Bergkamen, Kamen, Bönen
Bergkamen – Die junge Stadt
Bergkamen ist nur vier Jahre älter als ich und wurde als Stadt erst im Jahr 1966 gegründet. Bergkamen ist von allen Städten des Wahlkreises auch heute noch am engsten mit dem Bergbau verbunden. Einst war es die größte Bergbaustadt Europas. Heute leben hier gut 51.500 Menschen. Als Bürgermeister wurde Roland Schäfer (SPD) mit 65,3 % bestätigt. Bergkamen weist eine Fülle von Sport- und Freizeitangeboten auf. Ich selbst habe einige Jahre in Bergkamen beim SuS Oberaden Badminton gespielt. Mein Erfolg war bescheiden, aber ich hatte mit meinen Vereinskameraden viel Spaß!
Mein Tipp für einen Besuch in Bergkamen:
Besuchen Sie die vielfältigen Ausflugsmöglichkeiten am Datteln-Hamm-Kanal.
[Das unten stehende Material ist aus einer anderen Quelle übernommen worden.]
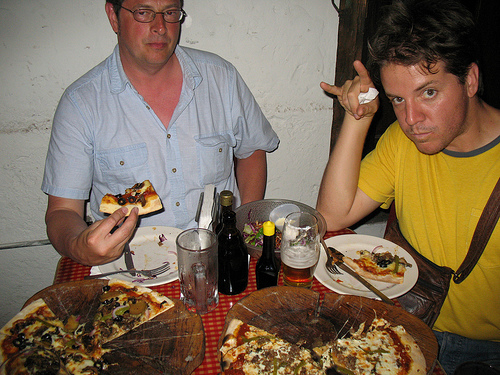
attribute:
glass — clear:
[173, 226, 222, 313]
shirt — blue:
[40, 53, 275, 241]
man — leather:
[306, 32, 499, 277]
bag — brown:
[342, 194, 477, 356]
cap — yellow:
[261, 221, 276, 236]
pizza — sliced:
[82, 272, 177, 352]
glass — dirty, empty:
[173, 224, 225, 317]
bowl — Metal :
[232, 195, 328, 264]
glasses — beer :
[175, 210, 323, 314]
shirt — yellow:
[349, 114, 499, 339]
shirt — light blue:
[38, 36, 283, 256]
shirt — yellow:
[353, 153, 486, 309]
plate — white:
[300, 207, 433, 318]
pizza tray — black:
[223, 283, 443, 373]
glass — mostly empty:
[278, 209, 323, 284]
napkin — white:
[357, 87, 381, 104]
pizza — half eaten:
[348, 250, 411, 280]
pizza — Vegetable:
[0, 297, 97, 373]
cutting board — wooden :
[105, 307, 194, 372]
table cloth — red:
[4, 242, 486, 372]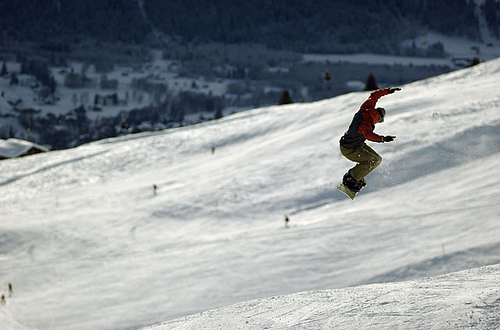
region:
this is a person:
[315, 75, 410, 196]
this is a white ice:
[147, 265, 297, 328]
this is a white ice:
[390, 181, 473, 238]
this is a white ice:
[25, 155, 146, 247]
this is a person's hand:
[360, 120, 398, 145]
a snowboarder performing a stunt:
[331, 84, 404, 200]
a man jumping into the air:
[332, 84, 403, 200]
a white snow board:
[332, 179, 359, 201]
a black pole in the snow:
[208, 140, 217, 153]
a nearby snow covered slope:
[128, 261, 498, 327]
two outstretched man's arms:
[369, 85, 401, 143]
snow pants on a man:
[338, 136, 384, 191]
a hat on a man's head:
[378, 107, 388, 122]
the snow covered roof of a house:
[1, 139, 47, 157]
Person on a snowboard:
[331, 84, 405, 205]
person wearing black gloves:
[386, 85, 401, 98]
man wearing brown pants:
[333, 133, 381, 175]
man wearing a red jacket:
[328, 83, 384, 146]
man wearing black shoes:
[346, 170, 365, 190]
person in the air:
[334, 77, 398, 208]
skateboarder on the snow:
[305, 61, 419, 218]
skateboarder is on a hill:
[150, 43, 494, 314]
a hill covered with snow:
[5, 55, 496, 328]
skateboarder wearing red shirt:
[323, 72, 410, 198]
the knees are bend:
[347, 142, 389, 177]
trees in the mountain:
[0, 5, 468, 93]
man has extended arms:
[331, 68, 408, 206]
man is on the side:
[330, 69, 408, 206]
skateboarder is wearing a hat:
[318, 62, 422, 202]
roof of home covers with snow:
[1, 116, 56, 173]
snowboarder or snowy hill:
[338, 63, 395, 208]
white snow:
[174, 268, 222, 299]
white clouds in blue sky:
[54, 23, 82, 43]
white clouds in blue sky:
[218, 38, 240, 65]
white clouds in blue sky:
[292, 12, 312, 29]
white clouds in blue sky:
[387, 8, 431, 59]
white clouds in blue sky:
[428, 1, 455, 36]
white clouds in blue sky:
[295, 21, 342, 68]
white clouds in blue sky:
[197, 39, 244, 100]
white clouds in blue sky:
[128, 3, 155, 35]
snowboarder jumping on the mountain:
[337, 77, 416, 191]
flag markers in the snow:
[3, 130, 296, 314]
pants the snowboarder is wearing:
[344, 145, 379, 180]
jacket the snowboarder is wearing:
[337, 85, 386, 144]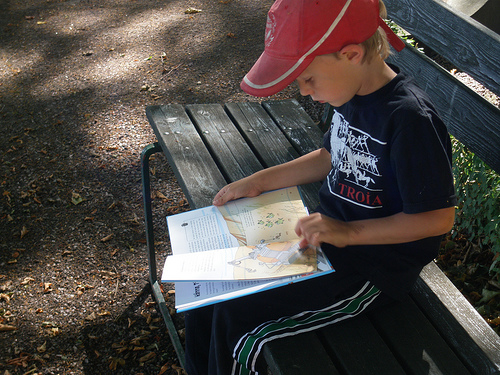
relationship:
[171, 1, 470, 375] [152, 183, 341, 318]
boy holding book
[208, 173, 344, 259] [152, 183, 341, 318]
hands on book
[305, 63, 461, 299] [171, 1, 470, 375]
shirt on boy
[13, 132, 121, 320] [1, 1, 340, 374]
leaves on ground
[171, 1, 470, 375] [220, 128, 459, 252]
boy has arms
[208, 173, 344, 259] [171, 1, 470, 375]
hands on boy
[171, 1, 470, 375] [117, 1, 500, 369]
boy on bench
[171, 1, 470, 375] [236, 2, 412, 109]
boy wearing hat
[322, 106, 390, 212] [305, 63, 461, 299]
logo on shirt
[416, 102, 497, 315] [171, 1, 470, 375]
bush behind boy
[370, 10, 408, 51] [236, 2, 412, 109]
strap on hat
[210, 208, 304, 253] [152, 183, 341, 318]
design in book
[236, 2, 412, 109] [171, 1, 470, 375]
hat on top of boy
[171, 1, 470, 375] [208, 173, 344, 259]
boy has hands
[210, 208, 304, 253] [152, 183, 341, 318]
design inside book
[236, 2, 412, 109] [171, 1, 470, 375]
hat on boy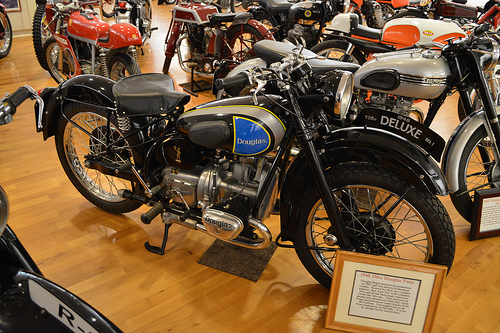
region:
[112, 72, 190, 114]
Gray seat of a Douglas motorbike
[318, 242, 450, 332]
Picture of writing in a wooden frame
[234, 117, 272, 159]
Blue black and yellow Douglas logo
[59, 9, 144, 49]
Shiny orange body of motocycle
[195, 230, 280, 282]
Small rug on the ground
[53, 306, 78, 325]
Black letter R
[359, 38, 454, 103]
Silver gas tank of motor bike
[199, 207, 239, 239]
Silver part of motorcycle that says Douglas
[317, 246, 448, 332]
Wooden framed photo with writing in it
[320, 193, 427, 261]
silver spokes in the wheel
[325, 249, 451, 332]
Light brown framed picture with writing on it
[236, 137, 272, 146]
Douglas written in yellow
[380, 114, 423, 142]
Deluxe written in gray writing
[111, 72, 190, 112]
Gray motorcycle seat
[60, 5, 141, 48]
Shiny orange motorcycle body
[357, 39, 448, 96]
Silver and black gas tank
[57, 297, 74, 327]
Black letter R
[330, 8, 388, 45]
Seat on a motorcycle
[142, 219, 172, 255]
black kickstand for motorcycle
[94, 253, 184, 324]
Wooden floor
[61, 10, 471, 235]
these are motorcycles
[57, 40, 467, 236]
the motorcycles are big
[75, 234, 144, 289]
this is the floor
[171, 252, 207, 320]
the floor is made of polished wood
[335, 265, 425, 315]
this is a certificate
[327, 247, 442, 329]
the certificate is framed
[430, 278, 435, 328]
the frame is wooden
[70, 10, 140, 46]
the motorcycle is red in color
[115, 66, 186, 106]
the seat is big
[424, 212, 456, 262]
the tire is black in color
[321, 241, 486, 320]
Sign by a motorcycle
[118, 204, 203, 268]
kickstand on a motorcycle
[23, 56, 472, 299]
Black and silver motorcycle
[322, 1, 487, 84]
Orange and white motorcycle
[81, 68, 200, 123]
Black motorcycle seat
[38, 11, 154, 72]
Orange motorcycle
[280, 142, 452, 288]
Black motorcycle tire on the front of a motorcycle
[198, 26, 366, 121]
Handle bars on a motorcycle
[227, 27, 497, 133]
Silver colored motorcycle with gray seat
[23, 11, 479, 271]
a group of motorcycles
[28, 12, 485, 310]
motorcycles displayed on wooden platform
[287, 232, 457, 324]
red and black text framed in wood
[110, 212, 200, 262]
kickstand lowered onto floor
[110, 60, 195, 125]
grey seat with lightly raised edge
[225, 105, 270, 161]
blue panel with identifying name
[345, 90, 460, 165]
curved sign attached to front wheel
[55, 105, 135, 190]
metal spokes and rim inside tire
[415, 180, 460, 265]
triangular pattern on treads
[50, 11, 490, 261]
motorcycles displayed in circular rows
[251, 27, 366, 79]
long and flat seat of motorcycle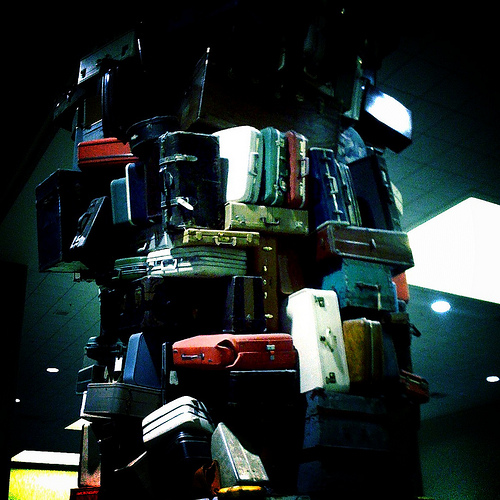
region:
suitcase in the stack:
[296, 290, 348, 390]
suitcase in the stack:
[232, 334, 286, 362]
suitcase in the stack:
[240, 129, 256, 203]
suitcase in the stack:
[307, 243, 410, 263]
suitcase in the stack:
[315, 153, 347, 220]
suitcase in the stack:
[176, 135, 221, 220]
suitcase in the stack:
[145, 249, 245, 272]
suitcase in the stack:
[72, 138, 144, 161]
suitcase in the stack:
[353, 95, 407, 139]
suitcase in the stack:
[193, 229, 259, 243]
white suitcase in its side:
[284, 284, 353, 405]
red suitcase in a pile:
[165, 327, 301, 379]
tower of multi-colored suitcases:
[39, 22, 448, 481]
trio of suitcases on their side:
[220, 117, 312, 213]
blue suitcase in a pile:
[74, 376, 166, 421]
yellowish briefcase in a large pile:
[179, 217, 266, 255]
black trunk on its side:
[153, 120, 233, 242]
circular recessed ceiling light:
[422, 290, 464, 331]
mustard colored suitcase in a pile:
[339, 308, 390, 403]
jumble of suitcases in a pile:
[79, 345, 264, 468]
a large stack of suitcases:
[31, 0, 444, 496]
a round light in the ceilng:
[430, 292, 454, 317]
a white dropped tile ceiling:
[18, 281, 92, 386]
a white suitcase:
[277, 286, 361, 402]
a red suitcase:
[167, 322, 300, 374]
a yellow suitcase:
[341, 313, 388, 400]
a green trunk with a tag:
[320, 253, 412, 320]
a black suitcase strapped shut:
[156, 122, 230, 240]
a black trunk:
[30, 164, 98, 277]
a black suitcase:
[172, 274, 278, 344]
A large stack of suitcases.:
[21, 22, 469, 498]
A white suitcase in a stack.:
[280, 269, 348, 399]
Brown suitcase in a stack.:
[251, 235, 279, 328]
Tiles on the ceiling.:
[40, 290, 90, 365]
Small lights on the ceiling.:
[28, 355, 68, 384]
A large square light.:
[398, 190, 499, 309]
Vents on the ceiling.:
[46, 298, 76, 325]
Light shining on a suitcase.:
[362, 80, 422, 152]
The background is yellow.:
[7, 462, 86, 499]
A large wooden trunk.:
[196, 46, 352, 153]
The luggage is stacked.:
[65, 51, 425, 488]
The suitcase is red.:
[172, 312, 293, 378]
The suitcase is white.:
[288, 278, 350, 399]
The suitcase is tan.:
[208, 194, 314, 234]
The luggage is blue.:
[109, 333, 180, 394]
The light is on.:
[395, 173, 498, 323]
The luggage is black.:
[300, 372, 409, 497]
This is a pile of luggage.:
[57, 9, 432, 498]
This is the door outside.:
[4, 446, 92, 499]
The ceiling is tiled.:
[400, 142, 471, 209]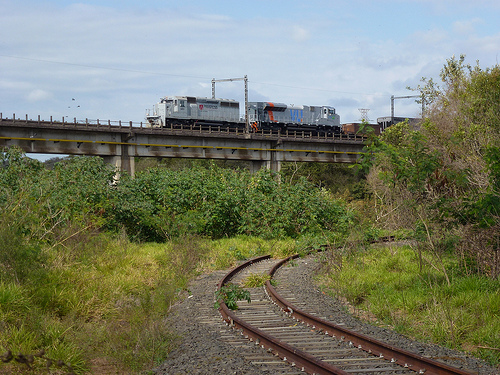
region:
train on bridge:
[0, 111, 385, 188]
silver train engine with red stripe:
[247, 102, 339, 137]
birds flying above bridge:
[70, 96, 75, 101]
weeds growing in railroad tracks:
[217, 281, 250, 307]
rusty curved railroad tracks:
[212, 233, 448, 373]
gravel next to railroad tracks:
[274, 253, 499, 373]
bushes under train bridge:
[3, 144, 355, 240]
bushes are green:
[12, 145, 355, 239]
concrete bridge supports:
[103, 155, 136, 182]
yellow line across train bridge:
[0, 135, 370, 155]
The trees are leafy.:
[384, 126, 496, 276]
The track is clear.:
[208, 235, 395, 374]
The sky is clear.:
[54, 30, 162, 115]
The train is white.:
[141, 79, 242, 134]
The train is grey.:
[246, 80, 343, 147]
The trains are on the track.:
[146, 77, 339, 148]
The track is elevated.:
[27, 96, 434, 185]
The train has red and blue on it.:
[241, 90, 368, 133]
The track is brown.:
[13, 107, 421, 190]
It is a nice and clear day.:
[13, 5, 498, 317]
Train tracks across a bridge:
[35, 107, 360, 182]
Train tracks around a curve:
[183, 226, 425, 371]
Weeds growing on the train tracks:
[203, 253, 301, 324]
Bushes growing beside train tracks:
[78, 146, 385, 259]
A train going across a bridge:
[127, 77, 384, 176]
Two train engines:
[118, 82, 360, 152]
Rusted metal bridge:
[11, 120, 288, 167]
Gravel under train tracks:
[161, 281, 337, 373]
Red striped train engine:
[241, 90, 341, 135]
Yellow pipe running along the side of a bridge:
[1, 123, 368, 168]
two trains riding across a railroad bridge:
[8, 89, 367, 149]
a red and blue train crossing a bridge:
[250, 95, 360, 134]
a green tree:
[126, 159, 241, 237]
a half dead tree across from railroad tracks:
[378, 67, 492, 274]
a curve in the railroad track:
[198, 236, 451, 371]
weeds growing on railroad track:
[169, 215, 479, 371]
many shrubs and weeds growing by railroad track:
[7, 130, 407, 346]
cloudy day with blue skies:
[0, 0, 430, 70]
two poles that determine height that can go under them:
[388, 87, 437, 124]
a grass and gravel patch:
[314, 240, 491, 365]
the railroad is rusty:
[137, 228, 299, 360]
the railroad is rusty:
[211, 202, 302, 369]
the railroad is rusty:
[241, 248, 308, 369]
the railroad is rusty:
[235, 308, 304, 365]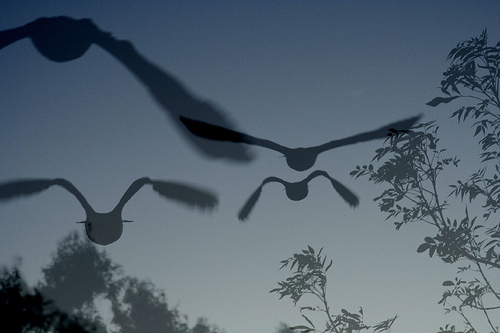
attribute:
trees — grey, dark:
[258, 235, 380, 330]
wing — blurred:
[1, 177, 92, 213]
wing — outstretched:
[318, 110, 421, 158]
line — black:
[122, 217, 135, 224]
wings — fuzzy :
[12, 160, 219, 265]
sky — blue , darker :
[239, 24, 314, 36]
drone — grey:
[176, 112, 429, 173]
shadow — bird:
[0, 12, 260, 166]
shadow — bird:
[178, 107, 426, 172]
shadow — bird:
[3, 173, 221, 247]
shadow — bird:
[233, 168, 359, 218]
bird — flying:
[2, 12, 259, 162]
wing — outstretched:
[178, 115, 286, 157]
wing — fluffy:
[140, 170, 227, 217]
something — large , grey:
[22, 141, 164, 255]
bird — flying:
[0, 175, 220, 245]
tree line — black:
[2, 228, 227, 331]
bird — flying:
[177, 112, 428, 171]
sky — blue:
[0, 1, 499, 331]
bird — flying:
[238, 168, 358, 221]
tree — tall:
[332, 21, 497, 331]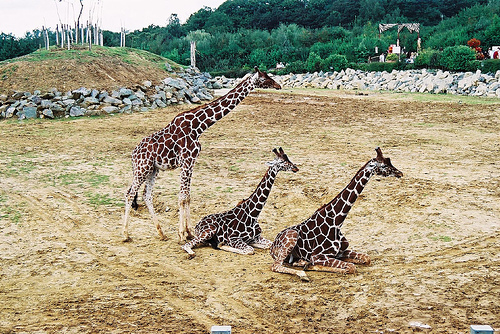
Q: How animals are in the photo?
A: Three.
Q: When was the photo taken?
A: During the day.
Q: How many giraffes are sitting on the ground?
A: Two.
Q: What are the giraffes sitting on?
A: Dirt.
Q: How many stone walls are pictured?
A: Two.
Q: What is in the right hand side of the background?
A: Trees.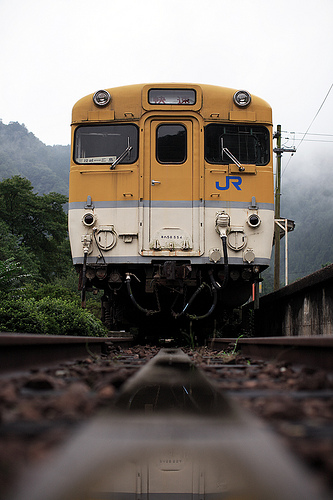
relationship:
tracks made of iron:
[3, 332, 329, 499] [2, 332, 135, 369]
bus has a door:
[67, 83, 277, 336] [146, 119, 196, 252]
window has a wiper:
[206, 123, 270, 169] [222, 147, 244, 173]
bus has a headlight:
[67, 83, 277, 336] [247, 212, 261, 229]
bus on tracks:
[67, 83, 277, 336] [3, 332, 329, 499]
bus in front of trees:
[67, 83, 277, 336] [2, 174, 107, 336]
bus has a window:
[67, 83, 277, 336] [206, 123, 270, 169]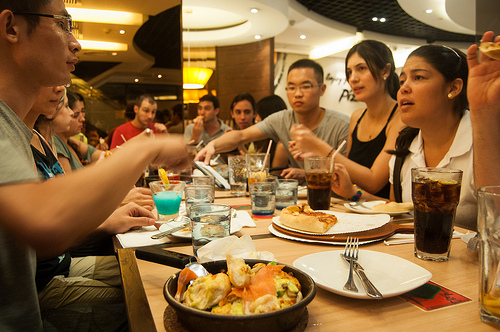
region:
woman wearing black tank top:
[328, 38, 401, 200]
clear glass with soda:
[407, 154, 458, 259]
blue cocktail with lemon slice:
[147, 168, 183, 215]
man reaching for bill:
[197, 48, 330, 182]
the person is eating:
[0, 8, 207, 325]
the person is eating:
[386, 30, 488, 242]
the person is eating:
[309, 29, 421, 214]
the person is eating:
[219, 89, 260, 144]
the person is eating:
[171, 89, 248, 164]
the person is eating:
[55, 85, 117, 177]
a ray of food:
[154, 245, 345, 315]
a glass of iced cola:
[400, 165, 469, 263]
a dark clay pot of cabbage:
[161, 253, 321, 330]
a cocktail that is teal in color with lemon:
[144, 168, 187, 228]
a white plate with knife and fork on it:
[286, 233, 440, 309]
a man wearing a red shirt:
[107, 91, 172, 166]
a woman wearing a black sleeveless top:
[285, 37, 408, 224]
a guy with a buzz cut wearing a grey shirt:
[197, 55, 369, 195]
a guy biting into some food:
[178, 91, 237, 166]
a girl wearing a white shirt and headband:
[392, 42, 489, 229]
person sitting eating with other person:
[382, 42, 474, 229]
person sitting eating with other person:
[2, 2, 195, 329]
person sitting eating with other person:
[468, 29, 498, 211]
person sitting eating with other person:
[282, 37, 403, 197]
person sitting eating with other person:
[189, 55, 350, 182]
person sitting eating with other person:
[230, 97, 255, 158]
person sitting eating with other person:
[251, 94, 296, 176]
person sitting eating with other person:
[184, 93, 241, 163]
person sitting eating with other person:
[107, 96, 180, 186]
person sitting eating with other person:
[49, 89, 113, 175]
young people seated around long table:
[8, 12, 485, 324]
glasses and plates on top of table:
[124, 135, 496, 327]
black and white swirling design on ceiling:
[184, 2, 495, 57]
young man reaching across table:
[188, 55, 350, 185]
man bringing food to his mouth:
[184, 94, 227, 154]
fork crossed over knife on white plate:
[296, 237, 428, 305]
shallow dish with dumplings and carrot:
[167, 255, 317, 320]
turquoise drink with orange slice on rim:
[146, 164, 186, 223]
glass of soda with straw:
[300, 137, 347, 209]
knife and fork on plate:
[304, 214, 378, 329]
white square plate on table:
[280, 237, 437, 316]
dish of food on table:
[151, 240, 319, 330]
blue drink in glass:
[143, 169, 190, 221]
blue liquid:
[157, 190, 179, 208]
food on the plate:
[181, 260, 288, 319]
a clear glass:
[472, 184, 498, 300]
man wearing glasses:
[51, 11, 78, 34]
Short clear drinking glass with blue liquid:
[146, 180, 188, 222]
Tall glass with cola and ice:
[408, 164, 464, 262]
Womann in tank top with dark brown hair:
[290, 35, 405, 195]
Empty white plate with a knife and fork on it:
[291, 235, 433, 300]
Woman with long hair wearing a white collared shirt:
[387, 43, 478, 235]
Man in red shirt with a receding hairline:
[108, 92, 168, 151]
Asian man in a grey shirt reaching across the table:
[192, 56, 352, 178]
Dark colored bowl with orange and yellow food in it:
[162, 250, 316, 329]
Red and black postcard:
[402, 277, 474, 313]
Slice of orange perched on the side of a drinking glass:
[158, 165, 173, 186]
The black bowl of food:
[164, 251, 316, 324]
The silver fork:
[332, 230, 360, 313]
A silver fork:
[334, 225, 358, 297]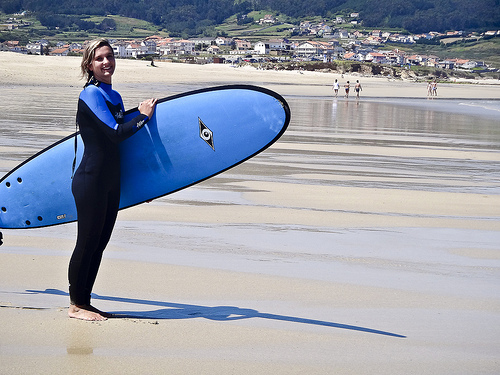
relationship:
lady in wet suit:
[60, 32, 164, 326] [60, 83, 143, 316]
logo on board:
[186, 114, 225, 162] [2, 87, 295, 234]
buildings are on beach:
[26, 13, 496, 78] [5, 62, 499, 361]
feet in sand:
[57, 297, 118, 326] [329, 193, 456, 247]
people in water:
[328, 76, 372, 104] [290, 97, 499, 178]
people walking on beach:
[409, 75, 447, 103] [5, 62, 499, 361]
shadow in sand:
[109, 282, 410, 352] [329, 193, 456, 247]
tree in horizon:
[36, 11, 95, 31] [1, 1, 493, 47]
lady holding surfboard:
[60, 32, 164, 326] [2, 87, 295, 234]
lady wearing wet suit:
[60, 32, 164, 326] [60, 83, 143, 316]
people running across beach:
[328, 76, 372, 104] [5, 62, 499, 361]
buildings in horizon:
[26, 13, 496, 78] [1, 1, 493, 47]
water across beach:
[290, 97, 499, 178] [5, 62, 499, 361]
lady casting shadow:
[60, 32, 164, 326] [109, 282, 410, 352]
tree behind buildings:
[36, 11, 95, 31] [26, 13, 496, 78]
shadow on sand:
[109, 282, 410, 352] [329, 193, 456, 247]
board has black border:
[2, 87, 295, 234] [226, 82, 271, 92]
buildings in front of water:
[26, 13, 496, 78] [290, 97, 499, 178]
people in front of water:
[328, 76, 372, 104] [290, 97, 499, 178]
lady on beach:
[60, 32, 164, 326] [5, 62, 499, 361]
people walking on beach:
[328, 76, 372, 104] [5, 62, 499, 361]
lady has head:
[60, 32, 164, 326] [82, 43, 120, 81]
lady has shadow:
[60, 32, 164, 326] [109, 282, 410, 352]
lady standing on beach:
[60, 32, 164, 326] [5, 62, 499, 361]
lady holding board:
[60, 32, 164, 326] [2, 87, 295, 234]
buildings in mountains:
[26, 13, 496, 78] [98, 9, 447, 34]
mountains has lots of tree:
[98, 9, 447, 34] [36, 11, 95, 31]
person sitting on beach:
[142, 53, 165, 70] [5, 62, 499, 361]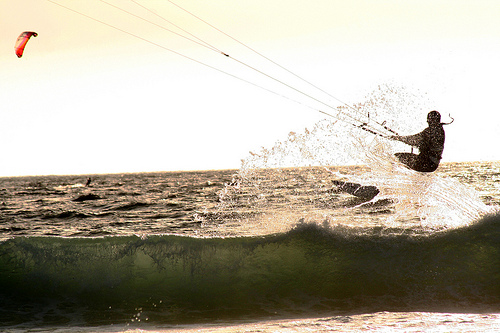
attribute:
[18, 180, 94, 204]
water — part, spraying, splashing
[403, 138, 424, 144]
elbow — part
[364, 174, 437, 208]
splash — part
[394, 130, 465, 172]
costume — part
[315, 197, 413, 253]
wave — edge, tall, rising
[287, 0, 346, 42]
cloud — part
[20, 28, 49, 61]
kite — flying, red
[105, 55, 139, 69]
sky — white, cloudy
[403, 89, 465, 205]
man — surfing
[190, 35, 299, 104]
cord — black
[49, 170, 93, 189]
bird — floating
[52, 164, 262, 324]
ocean — vast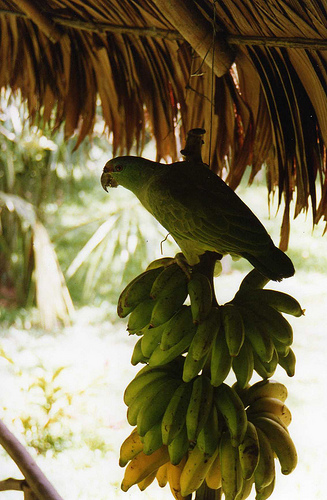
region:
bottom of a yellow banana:
[119, 467, 140, 493]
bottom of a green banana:
[179, 361, 201, 381]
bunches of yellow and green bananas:
[108, 379, 302, 498]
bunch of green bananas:
[123, 357, 243, 433]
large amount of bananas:
[119, 267, 307, 499]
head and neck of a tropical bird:
[95, 154, 150, 213]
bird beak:
[98, 174, 118, 193]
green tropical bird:
[99, 154, 305, 283]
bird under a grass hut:
[0, 0, 326, 266]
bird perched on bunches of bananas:
[96, 151, 313, 499]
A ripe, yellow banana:
[256, 414, 302, 476]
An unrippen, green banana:
[214, 379, 249, 449]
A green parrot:
[100, 153, 297, 284]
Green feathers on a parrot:
[165, 198, 212, 232]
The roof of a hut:
[3, 0, 325, 152]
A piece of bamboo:
[164, 0, 242, 77]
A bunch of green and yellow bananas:
[116, 266, 301, 496]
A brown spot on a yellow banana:
[278, 403, 286, 416]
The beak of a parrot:
[96, 171, 121, 194]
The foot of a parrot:
[159, 246, 195, 282]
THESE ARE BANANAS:
[111, 248, 310, 498]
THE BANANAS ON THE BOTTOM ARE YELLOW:
[120, 381, 308, 499]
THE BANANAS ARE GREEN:
[110, 252, 299, 463]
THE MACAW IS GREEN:
[96, 143, 296, 287]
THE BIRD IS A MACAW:
[97, 151, 305, 296]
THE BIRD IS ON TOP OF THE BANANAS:
[91, 148, 305, 293]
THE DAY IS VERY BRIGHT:
[2, 88, 325, 493]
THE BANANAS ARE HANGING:
[106, 251, 306, 499]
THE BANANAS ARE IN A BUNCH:
[100, 253, 324, 499]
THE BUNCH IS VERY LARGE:
[107, 248, 322, 498]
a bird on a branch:
[74, 109, 296, 323]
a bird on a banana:
[85, 113, 300, 320]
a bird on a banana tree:
[72, 122, 323, 356]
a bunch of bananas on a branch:
[129, 220, 289, 499]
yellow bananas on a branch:
[99, 230, 316, 480]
Auf dem Gelände des ehemaligen Bergwerks Haus Aden wird in einigen Jahren hoffentlich die neue Wasserstadt Aden. Von dort können Sie bequem am Kanal entlang nach Rünthe zum Westfälischen Sportbootzentrum in der Marina Rünthe radeln. Wer mag kann auch noch einen Abstecher zum Naturschutzgebiet Beversee machen, wo es einen urwüchsigen Wald zu entdecken gibt.
Bönen – Gemeinde mit Perspektive
Auch Bönen ist eine traditionelle Bergbaustadt, die den Strukturwandel zum Industrie- und Gewerbestandort gut bewältigt hat und mittlerweile ein wichtiger Standort für Arbeitsplätze für die gesamte Region ist. Bönen ist übersichtlich und hat eine Vielzahl von Freizeitangeboten. Besonders eindrücklich ist das vielfältige Vereinsleben. In Bönen leben etwa 18.500 Menschen. Bürgermeister bleibt Rainer Eßkuchen (SPD), der mit 68,2 % bestätigt wurde. Ich selbst habe meine ersten Schritte in der SPD gelegentlich zusammen mit der Juso-Schülergruppe in Bönen gemacht. Deshalb ist mir auch noch besonders der Juso-Keller in Erinnerung, der zu meiner Zeit allerdings im Dachgeschoss eines Hauses untergebracht war.
Mein Tipp für einen Besuch in Bönen:
Mit dem vom Förderverein und Bürgerstiftung getragenen Zechenturm entsteht in Bönen derzeit ein neues kulturelles und Veranstaltungszentrum, das für die gesamte Region Bedeutung erlangen wird. Wer es lieber etwas ruhiger mag, der kommt auch in Bönen auf seine Kosten. Radeln Sie doch mal in das ehemalige Golddorf Flierich. Rund um die Kirche sehen Sie einen der schönsten Ortskerne im Kreis Unna.
Kamen – Stadt mit Urbanität und mein Zuhause
Wenn man nach Kamen kommt, kann man an vielen Stellen die reiche Geschichte dieser Stadt betrachten. Sowohl aus der Zeit als Hansestadt und Ackerbürgerstädtchen als auch aus der Bergbaugeschichte gibt es zahlreiche Erinnerungen. Rund um den Marktplatz ist Leben in der Stadt – und zwar fast rund um die Uhr. Daneben ergänzen vielfältige Freizeit- und Kulturangebote die hohe Lebensqualität in Kamen. In Kamen leben etwa 45.000 Menschen. Bürgermeister Hermann Hupe (SPD) wurde mit dem Rekordergebnis von 68,8 % wiedergewählt. Ich selbst bin in Kamen geboren worden und lebe bis heute hier.
Mein Tipp für einen Besuch in Kamen:
Als Mitglied des Fördervereins Monopol 2000 hoffe ich natürlich, dass wir auch in Kamen irgendwann einen Treffpunkt haben, wie es der Zechenturm in Bönen ist. Sie sollten auf keinen Fall verpassen, wenn die Fußball-Nationalmannschaft vor einer WM im Sportcentrum Kaiserau in Methler zu Gast ist. Denn immer wenn das der Fall war, ist Deutschland Weltmeister geworden. Wenn Sie die Gelegenheit haben, dann sollten Sie die renaturierte Seseke hier nicht auslassen. Die Fundstücke aus der ehemaligen Germanensiedlung im Körnewinkel können Sie übrigens im sehenswerten Haus der Stadtgeschichte betrachten.